Volume 2: October 2014

Boxtillation and the War on Packaging    

              Kay Cowley is a practicing artist and lecturer in the Art Department at UNAM

ARTWOLFE: How have you found the process of being here?

Kay: It was scary. There was quite a lot of antic- ipation leading up to it. All the Namibians were trying to find out who the other Namibians are. I think that having an opportunity like this on an international platform was something that I couldn’t miss out on. When the PDC organisers approached me, because I had done an interactive installation (Desert Rain) for Land Matters, 2013, I could not pass up the opportunity.

ARTWOLFE: Who did you find interacted most with your work?

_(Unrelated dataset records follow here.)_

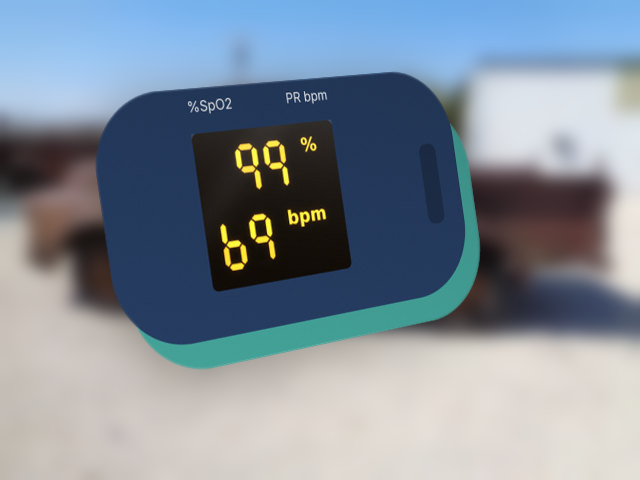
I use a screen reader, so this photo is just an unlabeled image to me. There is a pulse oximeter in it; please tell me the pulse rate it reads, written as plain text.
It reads 69 bpm
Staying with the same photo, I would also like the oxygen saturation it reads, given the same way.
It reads 99 %
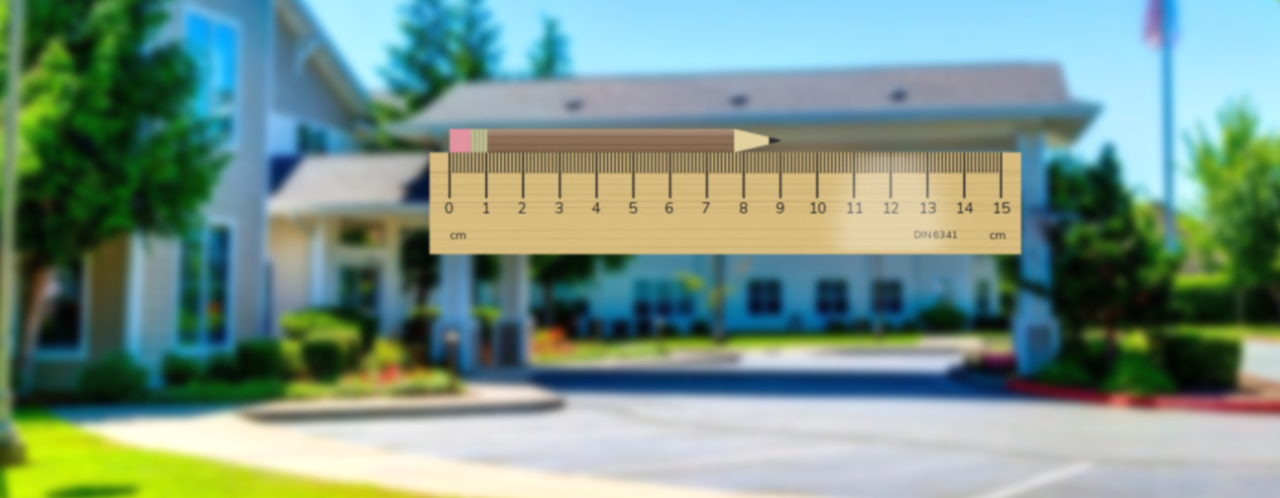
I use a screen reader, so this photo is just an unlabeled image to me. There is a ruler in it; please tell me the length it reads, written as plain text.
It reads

Kay: Well obviously the comedian, Chicken, and then the student assistants. They helped me set up the installation. They did the stencilling. They helped me with the weaving. They also saved catering packaging they had collected over the last week that we incorporated into the work. Children are obviously the most spontaneous participants – they still remember how to play.

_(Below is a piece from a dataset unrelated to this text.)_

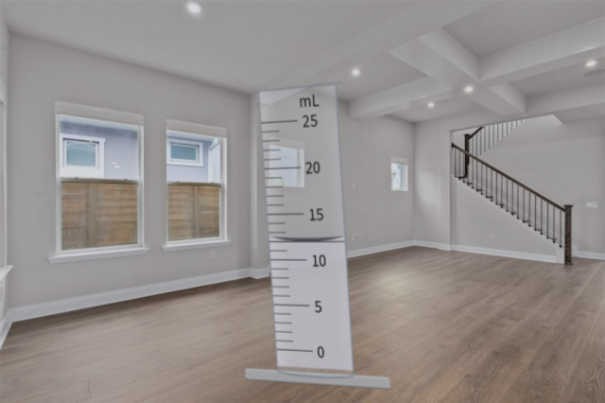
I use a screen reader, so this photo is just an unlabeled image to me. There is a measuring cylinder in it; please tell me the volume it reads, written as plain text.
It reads 12 mL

ARTWOLFE: Yes, in participatory art emphasis is often put on audience experience, but there is also the participation of collaborators making the work. What do you make of this?

Kay: You can’t make interactive art on your own. When I was a student at university, during apartheid, there was the concept of ‘the Artist’ living alone in an ivory tower. When I moved back home after independence I discovered Namibia’s art community, the diversity of skills and interests that tie it together and I was able to engage with so many different materials and processes and environments. Art became a social and interactive process. As an artist this was a really valuable experience. Interactive installations require you to be creative with other people, a range of people, not just artists. You collaborate with students, with people from other professions and with digital interfaces. It amplifies the energy. You get ideas from others and you can come up with a much more multi-dimensional work.

ARTWOLFE: Do you have any other comments? Kay: It was also really great to participate in the other installations – being a participant – not just the conceptualiser or creator. In fact I am so excited that I’m finally going to be exposed to interactive installations by the contemporary international community. I feel so blessed to have had this experience. The PDC organisers were wonderful, supportive and also inspirational!